* [Directives]:
1) Decide whether each statement below agrees with the motion in limine text. Answer yes or no, and quote the deciding words of the text.
(a) Defendants' motion in limine number 7 is granted in full.
(b) Courts generally bar evidence of indemnification because it may lead juries to inflate compensatory damages awards.
(c) Jones may introduce evidence of the City's indemnification if Defendants present evidence of their financial condition.
2) Answer these questions using the motion in limine text below.
(a) Indemnification by which city do Defendants want comment barred on?
(b) Which case does the Hill citation rely on?
(c) In the Gonzalez quotation, what must Defendants do as to punitive damages to open the door to indemnification evidence?

* [Text extract]:
....
Motion in Limine #7: Evidence Regarding Indemnification by the City of
Defendants seek to bar “[a]ny comment on indemnification by the City of Chicago.” (R.
115 at 7.) In general, courts bar evidence of indemnification because it may encourage juries to
inflate compensatory damages awards. See Hill, 2011 WL 3205304, at *4 (citing Lawson v.
Trowbridge, 153 F.3d 368, 379 (7th Cir. 1998)). Jones may, however, introduce evidence of the
City’s indemnification if Defendants “open the door by presenting evidence of their financial
condition.” Id.; see also Gonzalez, 2015 WL 3671641, at *7 (“[I]f Defendants plead poverty as
to punitive damages, they open the door for Plaintiff to offer evidence of indemnification as to
compensatory damages.”). Defendants’ motion in limine number 7 is therefore granted in part
and denied in part.
....
* [Dataset records]:

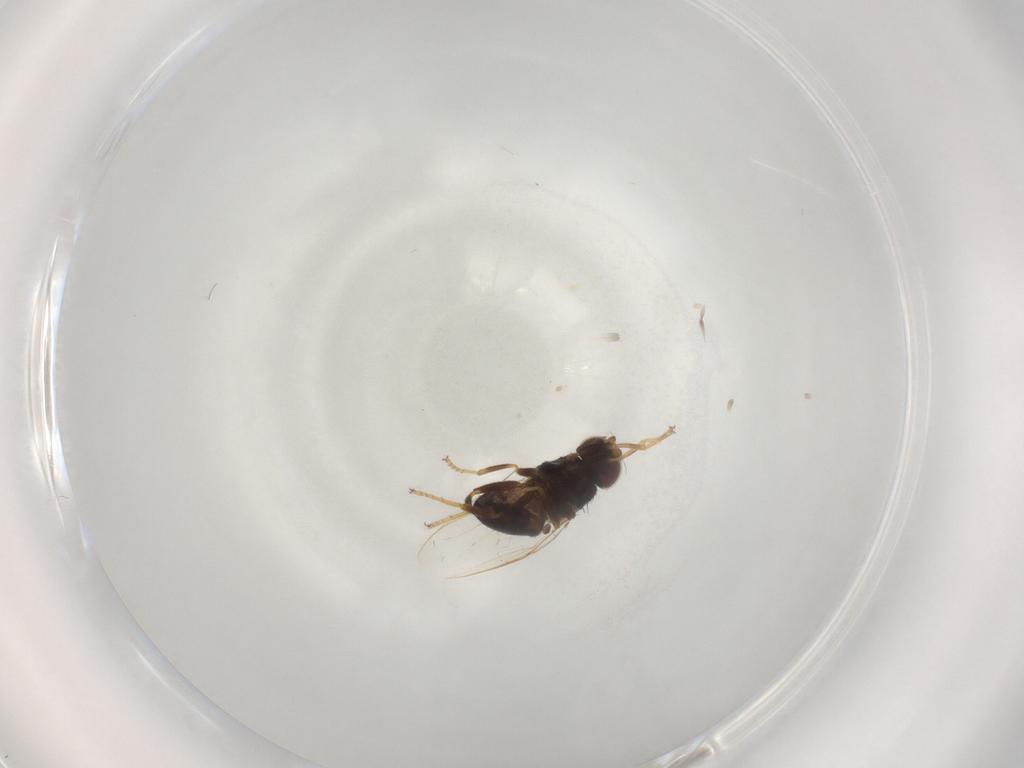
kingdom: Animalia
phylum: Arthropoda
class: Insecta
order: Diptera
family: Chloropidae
....
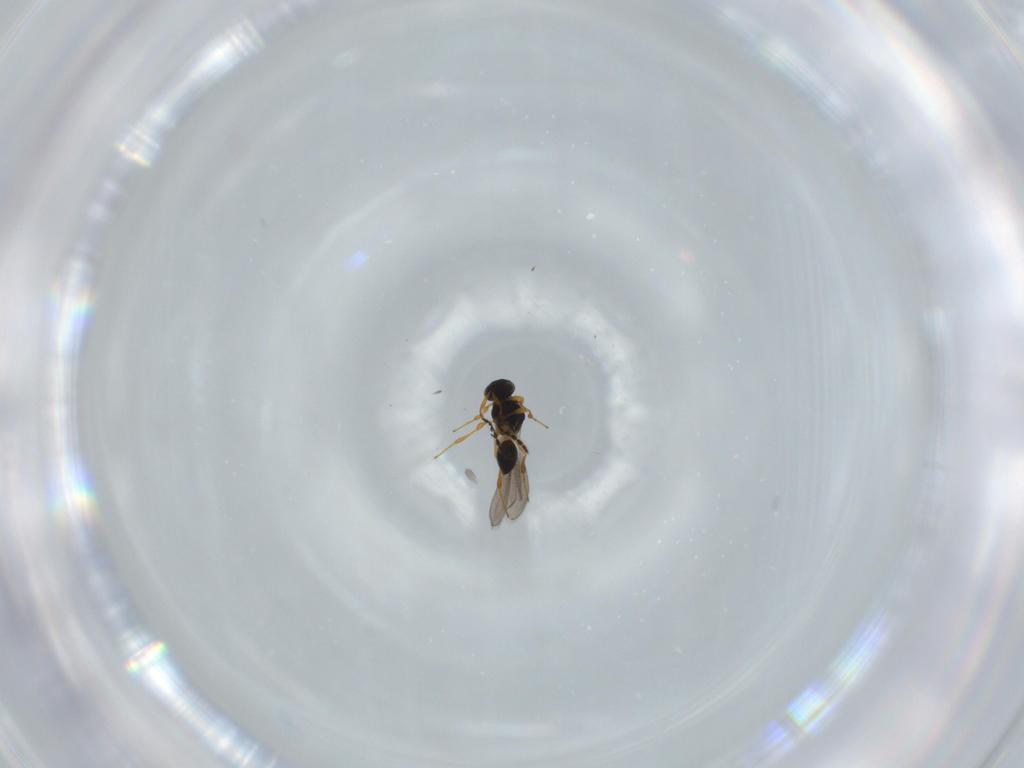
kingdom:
....
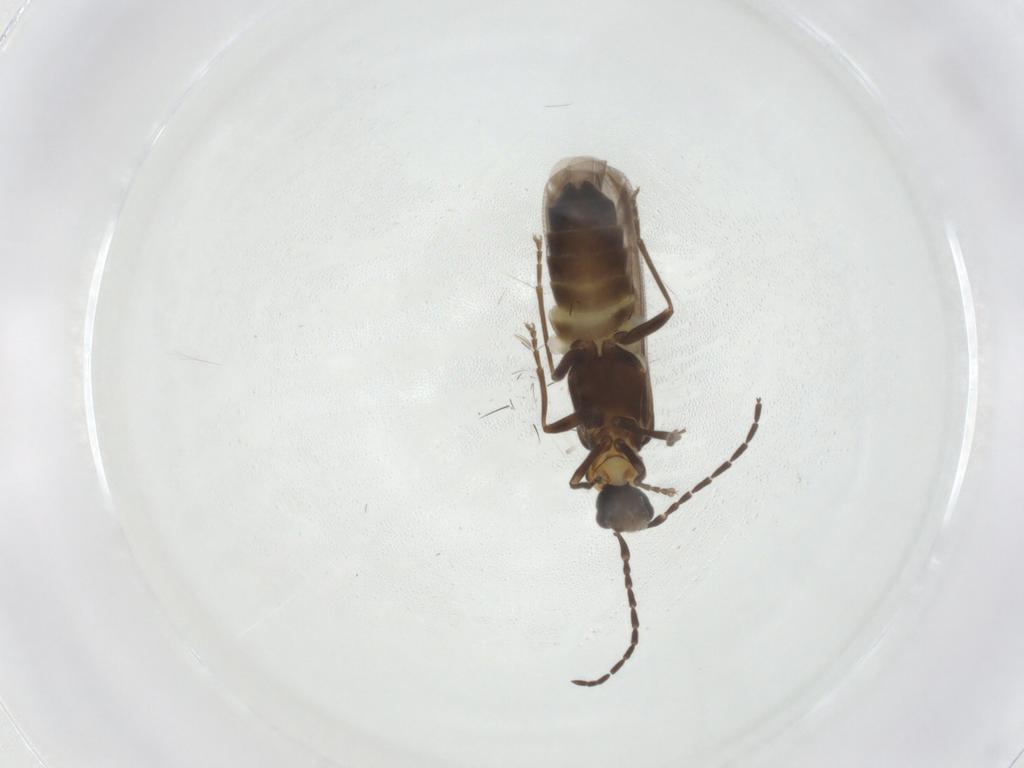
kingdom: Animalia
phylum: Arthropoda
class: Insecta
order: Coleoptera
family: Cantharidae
....
* [Results for the exercise]:
1)
(a) No: "granted in part and denied in part."
(b) Yes: "courts bar evidence of indemnification because it may encourage juries to inflate compensatory damages awards."
(c) Yes: "open the door by presenting evidence of their financial condition."

2)
(a) The City of Chicago.
(b) Lawson v. Trowbridge, 153 F.3d 368, 379 (7th Cir. 1998).
(c) Plead poverty.